Print every entry below exactly, leaving out the pictures.

+++ Material for this exercise +++

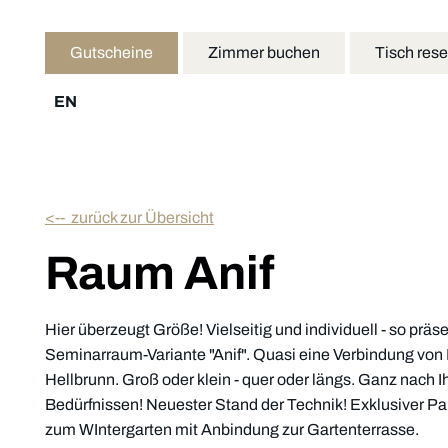
Gutscheine
Zimmer buchen
Tisch rese
EN
<-- zurück zur Übersicht
Raum Anif
Hier überzeugt Größe! Vielseitig und individuell - so präs
Seminarraum-Variante "Anif". Quasi eine Verbindung v
Hellbrunn. Groß oder klein - quer oder längs. Ganz nach
Bedürfnissen! Neuester Stand der Technik! Exklusiver P
zum WIntergarten mit Anbindung zur Gartenterrasse.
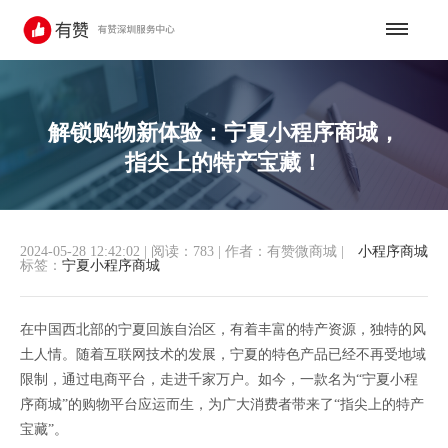
解锁购物新体验：宁夏小程序商城，
指尖上的特产宝藏！
2024-05-28 12:42:02
|
阅读：783
|
作者：有赞微商城
|
小程序商城
标签：
宁夏小程序商城
在中国西北部的宁夏回族自治区，有着丰富的特产资源，独特的风
土人情。随着互联网技术的发展，宁夏的特色产品已经不再受地域
限制，通过电商平台，走进千家万户。如今，一款名为“宁夏小程
序商城”的购物平台应运而生，为广大消费者带来了“指尖上的特产
宝藏”。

+++

Problem solution:
Gutscheine
Zimmer buchen
Tisch rese
EN
<-- zurück zur Übersicht
Raum Anif
Hier überzeugt Größe! Vielseitig und individuell - so präs
Seminarraum-Variante "Anif". Quasi eine Verbindung v
Hellbrunn. Groß oder klein - quer oder längs. Ganz nach
Bedürfnissen! Neuester Stand der Technik! Exklusiver P
zum WIntergarten mit Anbindung zur Gartenterrasse.
解锁购物新体验：宁夏小程序商城，
指尖上的特产宝藏！
2024-05-28 12:42:02
|
阅读：783
|
作者：有赞微商城
|
小程序商城
标签：
宁夏小程序商城
在中国西北部的宁夏回族自治区，有着丰富的特产资源，独特的风
土人情。随着互联网技术的发展，宁夏的特色产品已经不再受地域
限制，通过电商平台，走进千家万户。如今，一款名为“宁夏小程
序商城”的购物平台应运而生，为广大消费者带来了“指尖上的特产
宝藏”。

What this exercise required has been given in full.